L'Angélus is an American band composed of four siblings, Katie, Paige, Johnny, and Stephen Rees, who play in a variety of genres, but in recent years have emphasized their Louisiana roots, performing a mixture of cajun fiddle tunes, swing, saxophone driven swamp pop, and New Orleans-influenced R&B. Their music has received acclaim for its muscular energy, dynamic syncopated fiddle, and rich vocal harmonies. The band's members, now in their 20s, share the role of lead vocals. Katie, the oldest, plays guitar, Paige bass, Johnny drums, and Stephen, the youngest, plays fiddle, accordion, saxophone, and harmonica. As of 2016, the band was on indefinite hiatus.

== Beginnings ==
The origins of the band lay in the four's childhood. Katie, Paige, Johnny and Stephen are four of eight siblings whose parents, John and Linda Rees, lived in North Dakota where John was a flight instructor for the UND. Linda played guitar and sang in coffee shops when, one day, her oldest child, Katie, joined her. It's said that, when Katie received ice-cream as a reward, the others became interested. At Christmas, John, their father, gave each of them musical instruments, and they soon began playing together. In 2000, as "Linda Lou and the Lucky Four" they began to travel, playing classic pop, rock and roll and Americana, and receiving enthusiastic reviews across the Midwest and southeastern United States.

== Return to Cajun roots ==
Moving back to their father's place of origin in Louisiana, the band sought to re-connect with the Cajun and New Orleans Irish culture of their ancestors. Adopting the name L'Angélus, they put out their first CD, "Ca C'est Bon", in 2006. This was a mix of their own songs, in French and English, as well as well-known Cajun and Western swing tunes. The CD features eight original compositions as well as collaborations with Cajun legends D.L. Menard and Hadley Castille.

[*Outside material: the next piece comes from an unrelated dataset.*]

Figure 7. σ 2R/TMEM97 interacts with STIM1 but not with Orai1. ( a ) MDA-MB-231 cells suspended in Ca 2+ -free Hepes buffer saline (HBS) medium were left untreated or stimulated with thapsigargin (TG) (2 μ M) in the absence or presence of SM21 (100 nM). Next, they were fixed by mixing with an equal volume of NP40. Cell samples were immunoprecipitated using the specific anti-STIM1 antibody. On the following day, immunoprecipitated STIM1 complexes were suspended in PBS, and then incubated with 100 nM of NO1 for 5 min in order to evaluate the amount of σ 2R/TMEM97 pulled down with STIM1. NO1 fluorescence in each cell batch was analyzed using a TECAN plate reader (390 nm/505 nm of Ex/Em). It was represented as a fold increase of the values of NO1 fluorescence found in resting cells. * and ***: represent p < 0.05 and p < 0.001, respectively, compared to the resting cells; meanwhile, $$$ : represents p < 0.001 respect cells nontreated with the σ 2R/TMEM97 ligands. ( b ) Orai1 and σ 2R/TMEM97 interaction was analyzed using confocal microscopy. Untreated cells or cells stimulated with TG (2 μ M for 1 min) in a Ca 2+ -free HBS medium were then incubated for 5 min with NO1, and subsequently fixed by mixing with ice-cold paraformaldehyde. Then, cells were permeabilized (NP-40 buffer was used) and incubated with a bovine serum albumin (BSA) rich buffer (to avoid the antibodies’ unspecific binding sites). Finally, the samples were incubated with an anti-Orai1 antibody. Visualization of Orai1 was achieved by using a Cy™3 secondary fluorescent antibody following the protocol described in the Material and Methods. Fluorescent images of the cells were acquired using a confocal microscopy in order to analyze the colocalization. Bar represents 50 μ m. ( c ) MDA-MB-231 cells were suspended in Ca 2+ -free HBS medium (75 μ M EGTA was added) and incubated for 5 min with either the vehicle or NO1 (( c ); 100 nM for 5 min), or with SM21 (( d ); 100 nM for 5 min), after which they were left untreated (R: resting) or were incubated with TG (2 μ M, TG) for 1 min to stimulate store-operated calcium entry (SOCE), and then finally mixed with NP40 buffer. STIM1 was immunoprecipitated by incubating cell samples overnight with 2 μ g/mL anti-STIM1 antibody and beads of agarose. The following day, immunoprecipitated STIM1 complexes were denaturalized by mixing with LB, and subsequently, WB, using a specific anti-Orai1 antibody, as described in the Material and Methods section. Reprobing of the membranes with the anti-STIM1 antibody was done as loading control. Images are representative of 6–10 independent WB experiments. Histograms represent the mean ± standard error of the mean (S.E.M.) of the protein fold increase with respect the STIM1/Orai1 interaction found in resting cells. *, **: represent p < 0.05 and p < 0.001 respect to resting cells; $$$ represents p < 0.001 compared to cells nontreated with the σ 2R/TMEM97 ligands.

In 2006, the band was selected by Billboard Magazine from more than 1,400 artists as one of six finalists in the Independent Music World Series.

In 2008, the band released a Christmas CD "Oh Night Divine" which includes an original composition, "A Child is Born", a musical rendition of the G.K. Chesterton poem "The Nativity". In 2009, two of their original compositions were featured in the nationwide PBS documentary on Louisiana’s Wetlands, "Washing Away", narrated by Susan Sarandon. On May 28, 2009, the band was featured on the national EWTN TV show "Life on the Rock".

In 2009, L'Angelus released a third CD, "Sacred Hymns Collection", distributed by Ignatius Press. The band tours throughout the United States and Canada, and has also toured in Ireland, the United Kingdom and Norway.

== About the name L'Angélus ==
The band's name, L'Angélus, is derived from the French for the Angelus, a Catholic prayer to the Virgin Mary. Traditionally in Cajun and other Catholic cultures, worshipers paused three times daily to recite this prayer: at 6 a.m., noon, and 6 p.m. The band explains on its website, "Music in the Cajun culture has always been a unifying force - it brings families together on the front porch and at the parish dance. L’Angelus is the name of an ancient prayer that, like the music, signifies a coming together of a people. For centuries, Cajuns and their Acadian and French ancestors have bowed their heads to pray as a community whenever they hear the bells ring."